Number of classes in the target variable:  2


In [19]:
last_layer = model.layers[-1]
n_neurons = last_layer.output_shape[-1]
print("Number of neurons in the last dense layer: ", n_neurons)

Number of neurons in the last dense layer:  3


In [20]:
# Train the model
model.fit(X_train, y_train, epochs=20, batch_size=128, validation_split=0.1, callbacks=[EarlyStopping(monitor='val_loss', patience=3, min_delta=0.0001)])

Epoch 1/20
Epoch 2/20
Epoch 3/20
Epoch 4/20
Epoch 5/20


<keras.callbacks.History at 0x1fd2d34cdc0>

In [21]:
# Make predictions on the test set
y_pred = model.predict(X_test)



In [22]:
# Evaluate the model
from sklearn.metrics import classification_report
from sklearn.metrics import accuracy_score
accuracy = accuracy_score(y_test.argmax(axis=1), y_pred.argmax(axis=1))
print("Accuracy: {:.2f}%".format(accuracy * 100))

Accuracy: 86.20%


In [23]:
def Negation(sentence):	
    '''
    Input: Tokenized sentence (List of words)
    Output: Tokenized sentence with negation handled (List of words)
    '''
    temp = int(0)
    for i in range(len(sentence)):
        if sentence[i-1] in ['not',"n't"]:
            antonyms = []
            for syn in wordnet.synsets(sentence[i]):
                syns = wordnet.synsets(sentence[i])
                w1 = syns[0].name()
                temp = 0
                for l in syn.lemmas():
                    if l.antonyms():
                        antonyms.append(l.antonyms()[0].name())
                max_dissimilarity = 0
                for ant in antonyms:
                    syns = wordnet.synsets(ant)
                    w2 = syns[0].name()
                    syns = wordnet.synsets(sentence[i])
                    w1 = syns[0].name()
                    word1 = wordnet.synset(w1)
                    word2 = wordnet.synset(w2)
                    if isinstance(word1.wup_similarity(word2), float) or isinstance(word1.wup_similarity(word2), int):
                        temp = 1 - word1.wup_similarity(word2)
                    if temp>max_dissimilarity:
                        max_dissimilarity = temp
                        antonym_max = ant
                        sentence[i] = antonym_max
                        sentence[i-1] = ''
    while '' in sentence:
        sentence.remove('')
    sentence = ' '.join(sentence)
    return sentence

In [24]:
# Input your own tweet
tweet = "I like apples."

# Pre-process the tweet
tweet = BeautifulSoup(tweet).get_text()
tweet = contractions(tweet)
tweet = Negation(nltk.word_tokenize(tweet))

print(tweet)
# Vectorize the tweet using Tf-idf
tweet_vector = vectorizer.transform([tweet])
tweet_vector = tf.sparse.from_dense(tweet_vector.todense())
tweet_vector = tf.sparse.reorder(tweet_vector)
# print(tweet_vector.get_shape())
tweet_vector = svd.fit_transform(tweet_vector)
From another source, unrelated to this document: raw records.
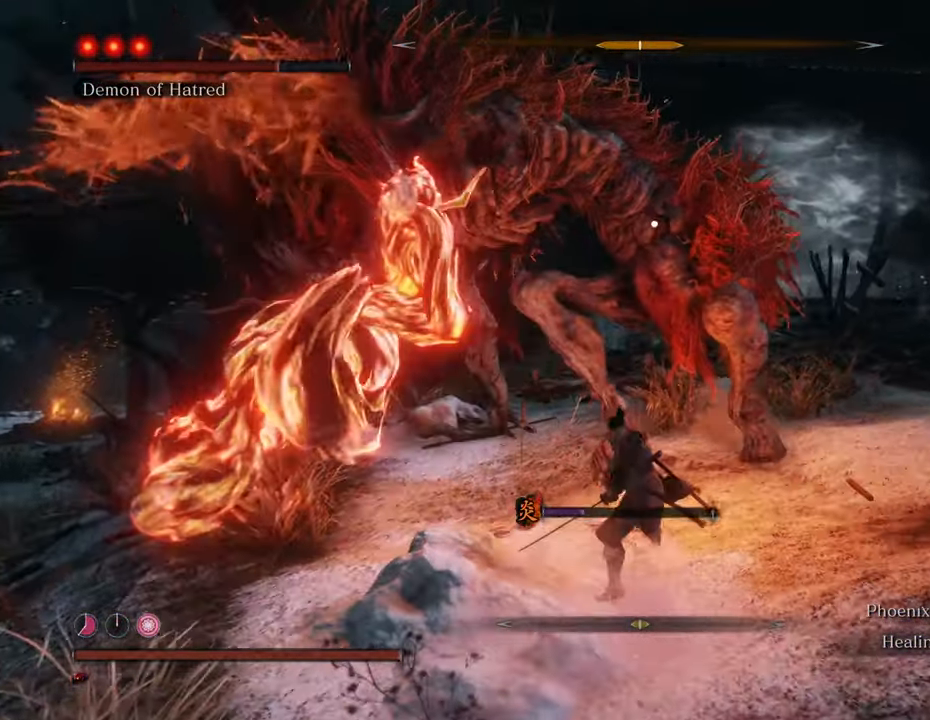
{"keys": ["shift", "w"], "mouse": [], "events": [[133, "shift", "down"]]}
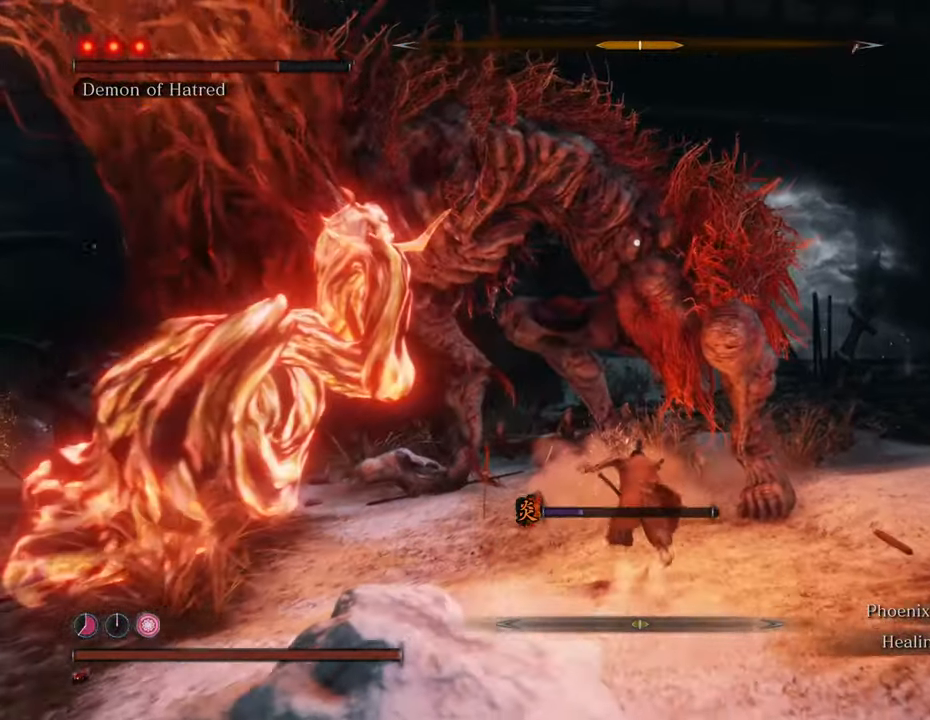
{"keys": [], "mouse": [], "events": [[16, "mouse_left", "down"], [66, "mouse_left", "up"], [150, "mouse_left", "down"], [150, "shift", "up"], [200, "w", "up"], [250, "mouse_left", "up"], [333, "mouse_left", "down"], [433, "mouse_left", "up"]]}
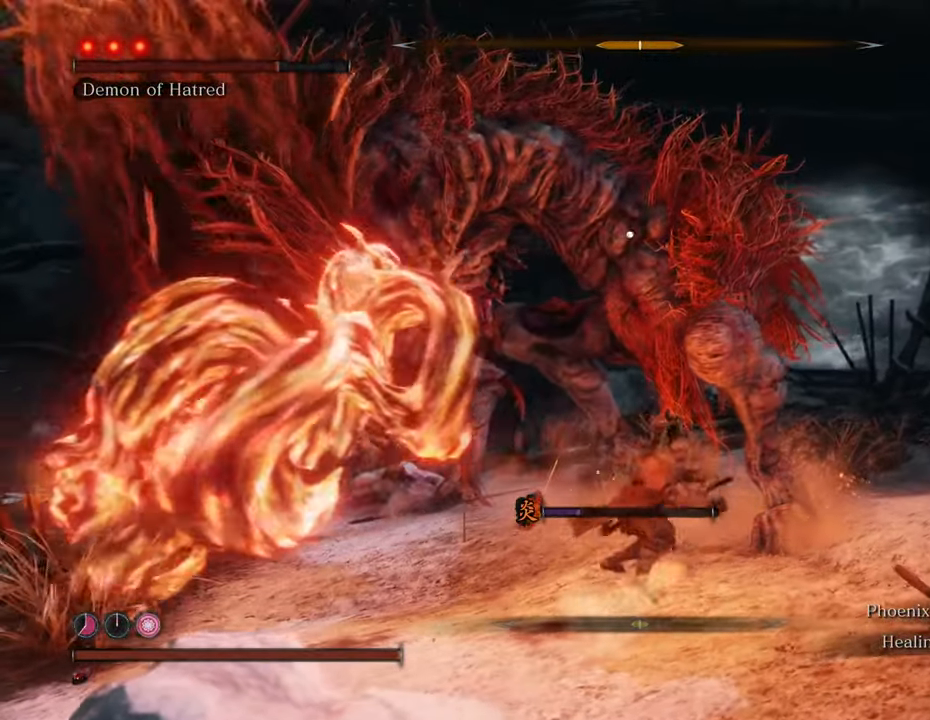
{"keys": [], "mouse": ["left"], "events": [[16, "mouse_left", "down"], [116, "mouse_left", "up"], [216, "mouse_left", "down"], [266, "mouse_left", "up"], [350, "mouse_left", "down"], [450, "mouse_left", "up"], [500, "mouse_left", "down"]]}
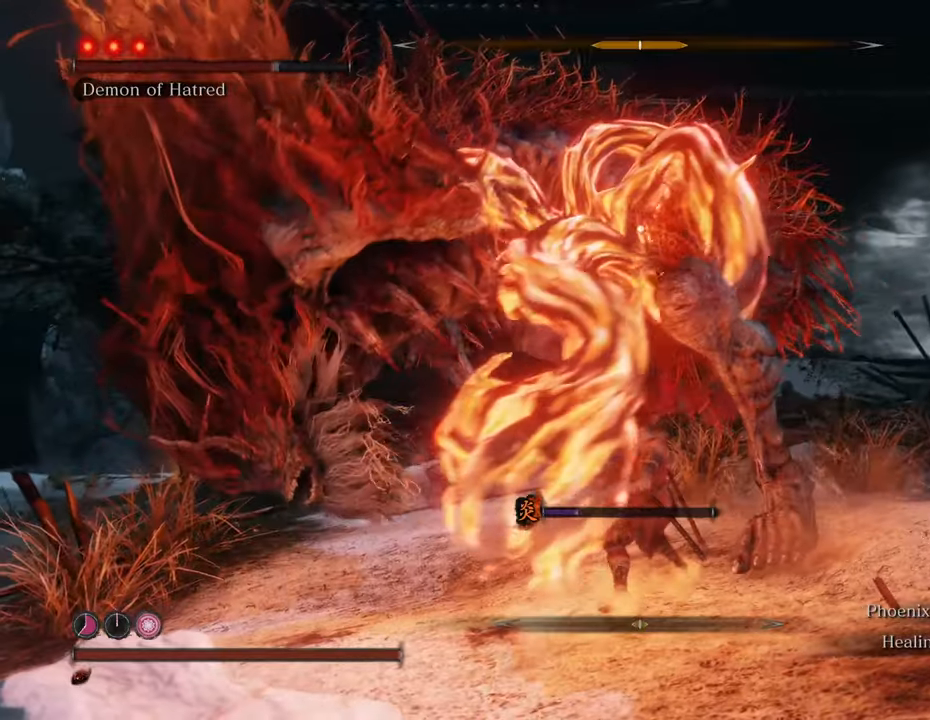
{"keys": [], "mouse": [], "events": [[83, "mouse_left", "up"], [183, "mouse_left", "down"], [283, "mouse_left", "up"], [366, "mouse_left", "down"], [416, "mouse_left", "up"]]}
# Predict the sentiment of the tweet
sentiment = model.predict(tweet_vector)

# Print the sentiment
if sentiment == -1:
    print("Negative")
elif sentiment == 0:
    print("Neutral")
else:
    print("Positive")

I like apples .


ValueError: Expected 2D array, got scalar array instead:
array=SparseTensor(indices=tf.Tensor(
[[    0  3778]
 [    0 40035]], shape=(2, 2), dtype=int64), values=tf.Tensor([0.93426902 0.35656892], shape=(2,), dtype=float64), dense_shape=tf.Tensor([    1 78207], shape=(2,), dtype=int64)).
Reshape your data either using array.reshape(-1, 1) if your data has a single feature or array.reshape(1, -1) if it contains a single sample.